La trilogia dell'effetto Carrero
Leanne Marshall · In corso · 437.1k Parole
Introduzione
Capitolo 1
Lisciai le mani sulla mia gonna a matita e sulla giacca grigia su misura prima di ritoccare il mio rossetto scuro nello specchio del corridoio con uno sguardo di rassegnazione. I miei occhi scansionano e controllano che i miei capelli dorati siano ordinati e lisci nel loro chignon alto, e scruto di nuovo il mio riflesso per assicurarmi che sia preciso. Sospirando ancora una volta, prendo un respiro profondo per stabilizzarmi, cercando di prepararmi, reprimendo il dolore persistente dell'ansia e dei nervi che si annida nel profondo del mio stomaco.
Andrà bene.
Appaio al meglio delle mie capacità, e sono moderatamente soddisfatta di ciò che vedo davanti a me: un'immagine fredda ed efficiente di compostezza glaciale e abbigliamento grigio che emana autorità, senza alcun accenno al tumulto di emozioni dentro di me. Stringo gli occhi per cercare eventuali imperfezioni nella mia armatura immacolata, eventuali capelli fuori posto, granelli di polvere o tessuti stropicciati e non ne trovo.
Non sono mai stata un'amante del mio riflesso con il mio aspetto giovanile, gli occhi azzurri e le labbra imbronciate, ma nulla è fuori posto, e sembro adatta al mio nuovo ruolo di assistente personale del mio capo molto in vista. Appaio professionale e capace all'esterno, il che immagino sia importante: calma e intransigente con ogni dettaglio a posto e vestiti impeccabilmente ordinati. Sono sempre stata brava a nascondere la verità su come mi sento dentro.

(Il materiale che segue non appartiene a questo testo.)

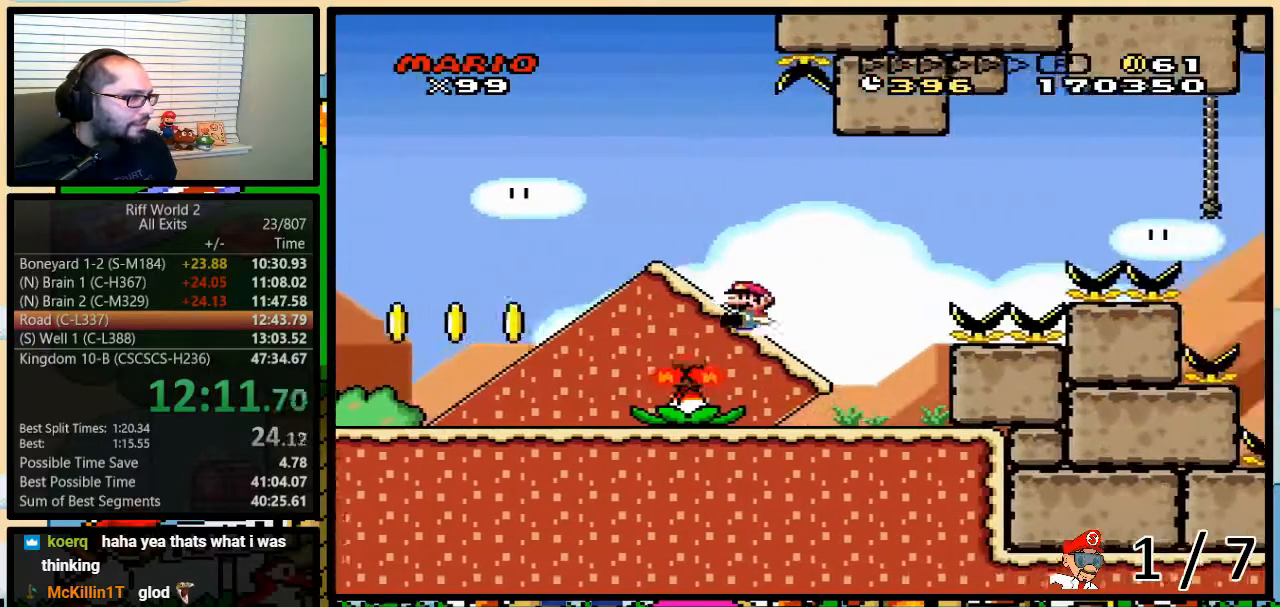
{"buttons": ["B", "Y"], "events": [[33, "DPAD_DOWN", "up"], [133, "B", "down"]]}
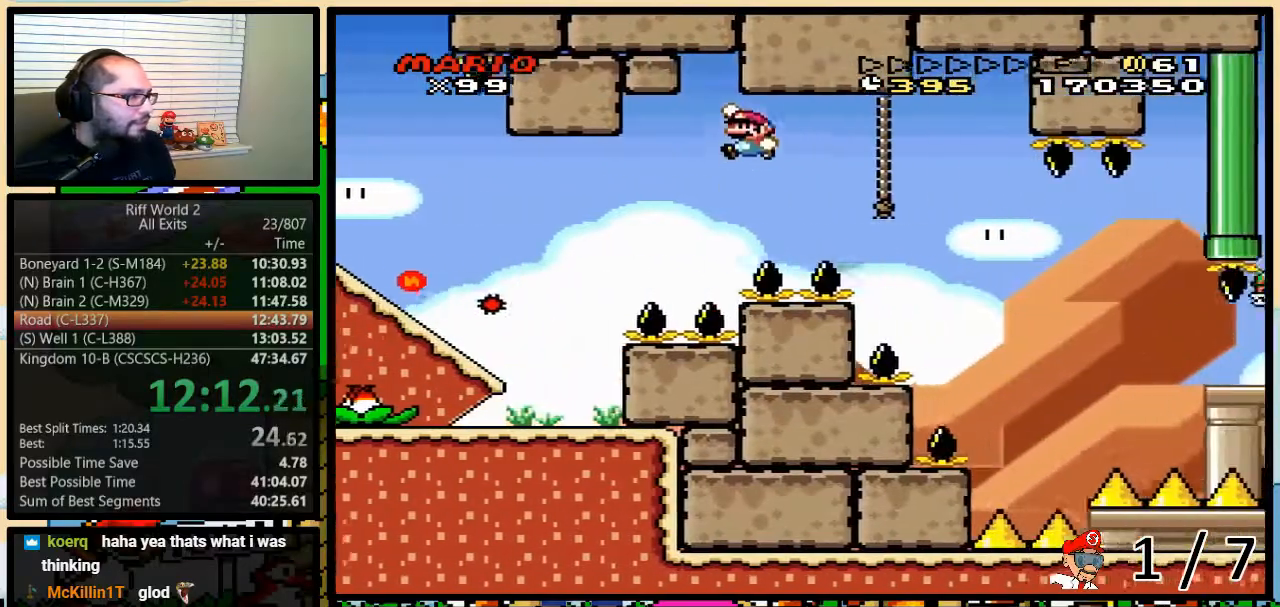
{"buttons": ["Y", "DPAD_RIGHT"], "events": [[183, "DPAD_UP", "down"], [217, "B", "up"], [333, "B", "down"], [350, "DPAD_UP", "up"], [383, "B", "up"], [383, "DPAD_RIGHT", "down"]]}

Indosso i miei tacchi a spillo con un movimento lento e attento, mantenendo l'equilibrio con una mano sul muro. Sentendo il movimento nella stanza dietro di me, controllo lo specchio in risposta.
"Buongiorno, Ems. Dio, sembri sempre così professionale." Sarah soffoca uno sbadiglio mentre vaga dalla sua stanza e si strofina gli occhi con il dorso della mano in modo infantile mentre la osservo nel riflesso dietro di me. È insolito che sia sveglia così presto nel suo giorno libero; Sarah non è mai stata un'amante delle mattine da quando la conosco.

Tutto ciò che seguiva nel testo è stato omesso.